(Keypoint text descriptions)
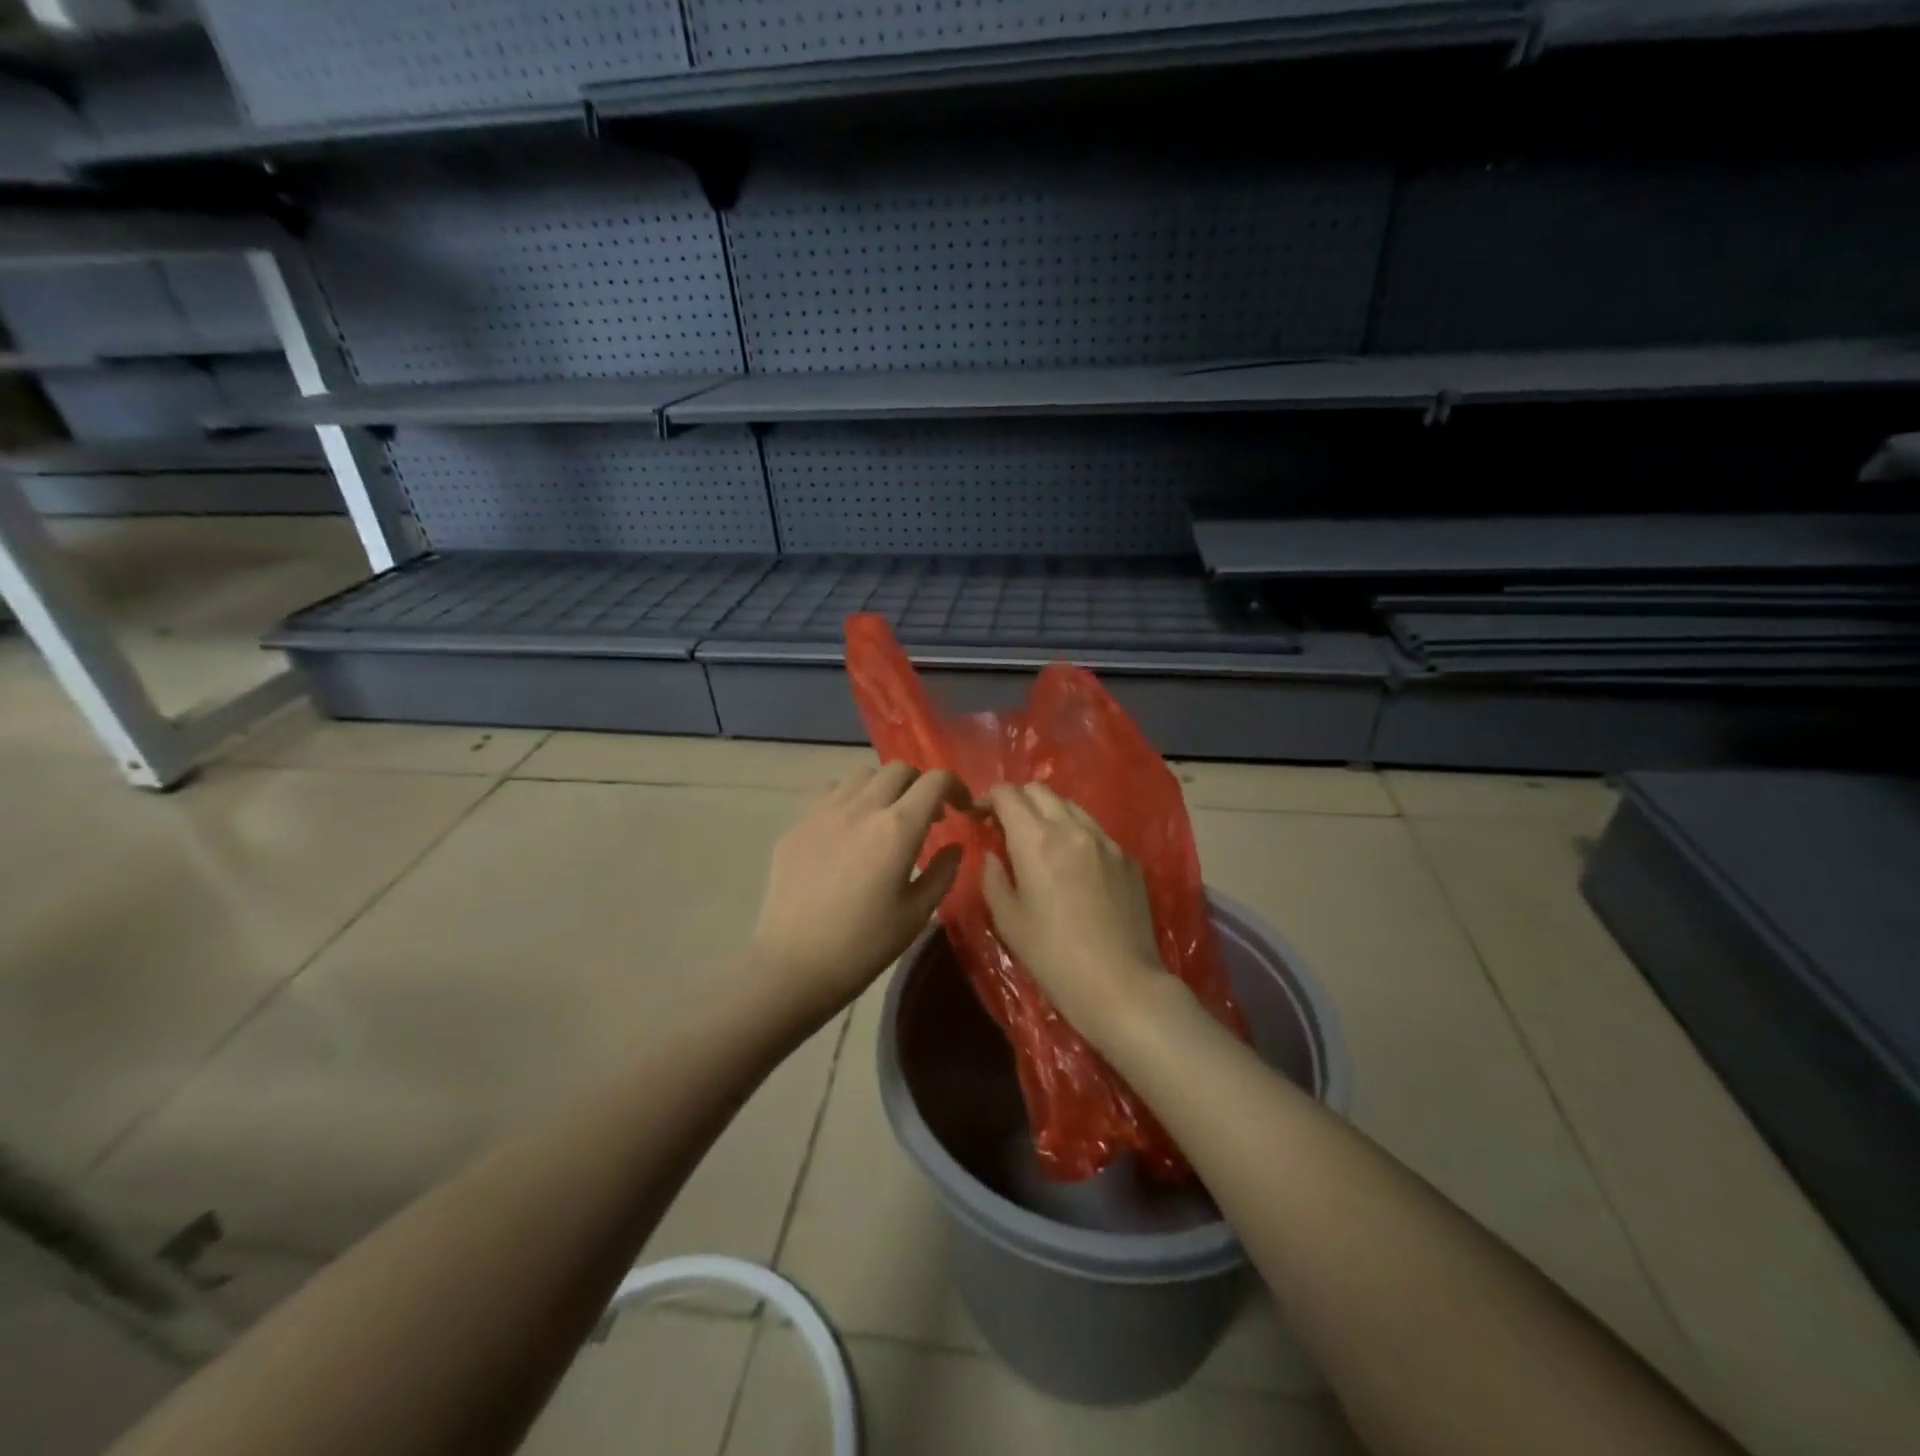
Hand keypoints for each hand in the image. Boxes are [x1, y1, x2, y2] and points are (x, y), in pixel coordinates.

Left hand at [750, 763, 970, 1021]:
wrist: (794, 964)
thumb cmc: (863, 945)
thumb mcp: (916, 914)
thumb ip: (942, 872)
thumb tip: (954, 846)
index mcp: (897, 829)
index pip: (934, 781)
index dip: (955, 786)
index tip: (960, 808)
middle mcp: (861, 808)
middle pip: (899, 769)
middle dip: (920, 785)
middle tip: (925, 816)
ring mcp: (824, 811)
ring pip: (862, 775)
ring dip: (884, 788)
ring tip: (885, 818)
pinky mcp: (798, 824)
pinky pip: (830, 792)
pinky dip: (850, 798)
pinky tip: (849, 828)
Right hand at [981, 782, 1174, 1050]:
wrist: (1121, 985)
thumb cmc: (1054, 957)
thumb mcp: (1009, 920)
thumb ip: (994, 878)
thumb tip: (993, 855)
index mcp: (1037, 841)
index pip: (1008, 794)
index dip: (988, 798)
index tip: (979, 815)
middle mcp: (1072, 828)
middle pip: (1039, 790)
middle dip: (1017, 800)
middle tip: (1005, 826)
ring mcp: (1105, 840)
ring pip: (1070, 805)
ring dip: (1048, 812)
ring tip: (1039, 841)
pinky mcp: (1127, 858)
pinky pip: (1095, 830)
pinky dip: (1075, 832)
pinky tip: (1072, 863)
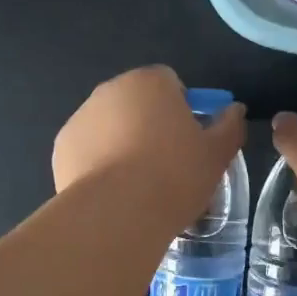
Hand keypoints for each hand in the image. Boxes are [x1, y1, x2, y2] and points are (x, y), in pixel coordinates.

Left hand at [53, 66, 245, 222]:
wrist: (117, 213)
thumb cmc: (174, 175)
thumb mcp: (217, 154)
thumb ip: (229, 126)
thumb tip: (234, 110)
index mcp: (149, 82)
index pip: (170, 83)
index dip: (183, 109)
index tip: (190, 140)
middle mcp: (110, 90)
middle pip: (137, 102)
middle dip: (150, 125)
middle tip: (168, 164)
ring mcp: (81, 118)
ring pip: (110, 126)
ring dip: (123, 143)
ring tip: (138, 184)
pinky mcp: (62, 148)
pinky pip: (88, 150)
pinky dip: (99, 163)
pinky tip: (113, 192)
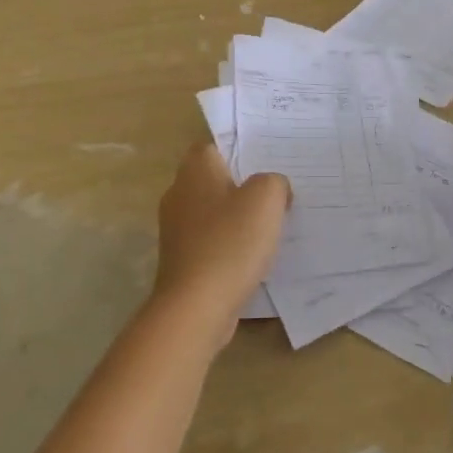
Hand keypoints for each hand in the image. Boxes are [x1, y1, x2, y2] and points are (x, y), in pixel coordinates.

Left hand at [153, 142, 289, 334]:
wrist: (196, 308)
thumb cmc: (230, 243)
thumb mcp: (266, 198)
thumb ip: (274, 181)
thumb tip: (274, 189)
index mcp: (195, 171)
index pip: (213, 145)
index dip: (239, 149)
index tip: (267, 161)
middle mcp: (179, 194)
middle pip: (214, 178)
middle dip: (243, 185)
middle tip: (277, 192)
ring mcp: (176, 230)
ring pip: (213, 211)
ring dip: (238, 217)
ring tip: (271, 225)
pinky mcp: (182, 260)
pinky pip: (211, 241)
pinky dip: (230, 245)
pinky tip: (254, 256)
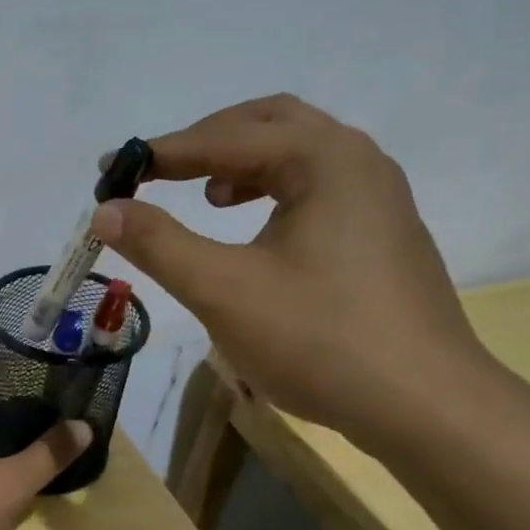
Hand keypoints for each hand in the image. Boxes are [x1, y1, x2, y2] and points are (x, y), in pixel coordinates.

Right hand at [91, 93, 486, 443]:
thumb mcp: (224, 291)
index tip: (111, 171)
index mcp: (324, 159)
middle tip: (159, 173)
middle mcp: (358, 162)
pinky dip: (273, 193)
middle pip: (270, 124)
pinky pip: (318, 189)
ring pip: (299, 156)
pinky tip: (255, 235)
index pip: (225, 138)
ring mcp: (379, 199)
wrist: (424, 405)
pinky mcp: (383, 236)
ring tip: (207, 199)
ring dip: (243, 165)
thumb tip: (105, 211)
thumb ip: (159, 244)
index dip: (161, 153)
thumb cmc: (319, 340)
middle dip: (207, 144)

• **THE TASK**: The records above should be retyped in full and exactly; omit the pictures.

• **TASK RESULT**:
Hand keypoints for each hand in the image. Boxes are [x1, y1, x2, y2] and points are (x, y), in pixel coordinates.

Left hand at [750, 763, 970, 1021]:
wrist: (794, 964)
thumb cmc: (863, 945)
thumb mcp: (916, 914)
thumb ip: (942, 872)
thumb tip: (954, 846)
index mcp: (897, 829)
index pip: (934, 781)
index dip: (955, 786)
index tip: (960, 808)
middle mcp: (861, 808)
middle pip: (899, 769)
middle dip: (920, 785)
middle tip: (925, 816)
ring mcp: (824, 811)
ring pip: (862, 775)
ring dip: (884, 788)
ring tip: (885, 818)
pinky mcp: (798, 824)
pinky pip: (830, 792)
pinky dip: (850, 798)
pinky tip: (849, 828)
Right hand at [981, 782, 1174, 1050]:
wrist: (1121, 985)
thumb cmc: (1054, 957)
thumb mcp: (1009, 920)
thumb ip: (994, 878)
thumb tip: (993, 855)
index mcp: (1037, 841)
index pip: (1008, 794)
index dip: (988, 798)
index tip: (979, 815)
middle mcp: (1072, 828)
middle pip: (1039, 790)
middle dip: (1017, 800)
middle tip: (1005, 826)
ring mcp: (1105, 840)
ring pip: (1070, 805)
ring dip: (1048, 812)
ring tip: (1039, 841)
pinky mcp: (1127, 858)
pinky pip: (1095, 830)
pinky dip: (1075, 832)
pinky tip: (1072, 863)
Hand keypoints for each hand in the image. Boxes are [x1, y1, x2, y2] and points are (x, y), in pixel coordinates.

Left hand at [53, 66, 245, 222]:
wrist: (117, 213)
thumb cmc: (174, 175)
thumb mcp: (217, 154)
thumb ip: (229, 126)
thumb tip: (234, 110)
index mcp: (149, 82)
index pip: (170, 83)
index dip: (183, 109)
index tip: (190, 140)
middle mcp: (110, 90)
middle pip: (137, 102)
middle dip: (150, 125)
middle tip: (168, 164)
ring mcp: (81, 118)
ring pip: (110, 126)
ring dip: (123, 143)
ring tip: (138, 184)
pinky mcp: (62, 148)
pinky pip: (88, 150)
pinky dip: (99, 163)
pinky tip: (113, 192)
Hand keypoints for each hand in the image. Boxes are [x1, y1, x2, y2] and points are (x, y), in pixel coordinates.

Left hand at [153, 142, 289, 334]:
wrist: (196, 308)
thumb cmc: (230, 243)
thumb mcp: (266, 198)
thumb ip: (274, 181)
thumb tip: (274, 189)
index mcp: (195, 171)
index pip: (213, 145)
index dip: (239, 149)
index tip: (267, 161)
middle mcp: (179, 194)
middle pip: (214, 178)
middle dip: (243, 185)
middle tip: (277, 192)
ring mcp: (176, 230)
ring pip: (213, 211)
ring dip: (238, 217)
ring tip: (271, 225)
pinky mcp: (182, 260)
pinky pip: (211, 241)
pinky dip: (230, 245)
pinky tip: (254, 256)
Hand keypoints for each hand in the image. Boxes are [x1, y1, x2, y2] and points are (x, y), in pixel coordinates.

Right hand at [91, 93, 486, 443]:
thumb mcp: (224, 291)
index tip: (111, 171)
index mcp: (324, 159)
middle tip: (159, 173)
middle mcp: (358, 162)
pinky dip: (273, 193)
middle pip: (270, 124)
pinky pip: (318, 189)
ring pip: (299, 156)
pinky tip: (255, 235)
index pip: (225, 138)
ring mcp: (379, 199)
wrist: (424, 405)
pinky mcp: (383, 236)
ring tip: (207, 199)
ring dip: (243, 165)
thumb tip: (105, 211)
thumb ip: (159, 244)
index dip: (161, 153)
thumb cmc: (319, 340)
middle dip: (207, 144)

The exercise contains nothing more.